Fashion jewelry retailer Claire’s filed for bankruptcy protection in the United States on Wednesday, its second bankruptcy filing after 2018, with a plan to close hundreds of stores and find a buyer for about 800 remaining locations.
The U.S.-based company has $690 million in debt, and it has suffered in recent years from increased competition, high rent costs, and new tariffs on imports from supplier nations like China, Thailand and Vietnam, according to documents filed with the U.S. bankruptcy court in Delaware.
The retailer, backed by Elliott Management and Monarch Alternative Capital, operates more than 2,300 retail locations across 17 countries in North America and Europe, including Claire’s stores, 210 Claire’s locations embedded in Walmart stores, and 120 stores that operate under the Icing brand owned by Claire’s. The company also operates 9,000 concessions kiosks within malls.
The company has engaged with several interested bidders, but has not yet lined up a buyer that will keep Claire’s retail locations in business. The company would have to close all of its locations if it cannot get a sale completed quickly, it said in court documents.

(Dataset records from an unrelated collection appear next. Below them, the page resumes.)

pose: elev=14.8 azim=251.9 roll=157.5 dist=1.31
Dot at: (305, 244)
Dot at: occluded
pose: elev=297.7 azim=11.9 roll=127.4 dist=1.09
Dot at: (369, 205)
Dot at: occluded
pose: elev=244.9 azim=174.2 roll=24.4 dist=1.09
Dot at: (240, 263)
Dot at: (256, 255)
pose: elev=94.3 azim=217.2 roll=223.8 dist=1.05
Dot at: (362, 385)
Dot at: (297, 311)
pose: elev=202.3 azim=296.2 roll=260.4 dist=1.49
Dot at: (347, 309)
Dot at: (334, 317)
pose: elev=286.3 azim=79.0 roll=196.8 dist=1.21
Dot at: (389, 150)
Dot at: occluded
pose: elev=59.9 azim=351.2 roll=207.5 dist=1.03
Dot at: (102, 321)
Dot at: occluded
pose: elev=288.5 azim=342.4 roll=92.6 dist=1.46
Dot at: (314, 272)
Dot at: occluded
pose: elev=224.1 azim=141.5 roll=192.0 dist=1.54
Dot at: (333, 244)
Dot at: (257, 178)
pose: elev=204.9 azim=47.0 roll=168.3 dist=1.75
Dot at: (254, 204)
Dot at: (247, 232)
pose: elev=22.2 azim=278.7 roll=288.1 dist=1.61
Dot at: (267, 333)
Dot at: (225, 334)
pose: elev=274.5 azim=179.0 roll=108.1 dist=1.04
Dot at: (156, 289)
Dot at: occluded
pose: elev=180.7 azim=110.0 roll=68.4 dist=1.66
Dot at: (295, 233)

Founded in 1961 in Chicago, Claire’s sells necklaces, bracelets and accessories, including headphones and soft toys. American girls have often gotten their first ear piercings at Claire’s, in a “rite of passage” that has lasted for decades, and the company says it has pierced over 100 million ears since 1978.
The jewelry retailer filed for Chapter 11 bankruptcy in March 2018, and the company was strong for a couple of years, despite a dip in sales during the COVID-19 pandemic, according to its court filings. But its recent performance has suffered due to rising competition from online fashion and jewelry sellers like SHEIN and from specialty retailers that offer ear-piercing services, like Lovisa, Rowan, and Studs, according to Claire’s court documents.
Long-term declines in in-person shopping at malls have hurt Claire’s particularly hard, the company said, since most of its core customers are girls and teenagers who depend on their parents to make purchases for them, according to court filings.
The company has also struggled to maintain its supply chain and profitability in the face of President Donald Trump’s tariff policy, which has disrupted imports from China and other Asian nations. Claire’s imports over 56% of its jewelry from China, and Trump’s tariffs have increased Claire’s supply costs by over $30 million since April 2025, according to the company.
Claire’s filed to go public for the second time in late 2021 after its failed attempt to list in 2013.
Claire’s formally withdrew its IPO plans for the second time in June 2023, according to a filing with the U.S. Securities and Exchange Commission.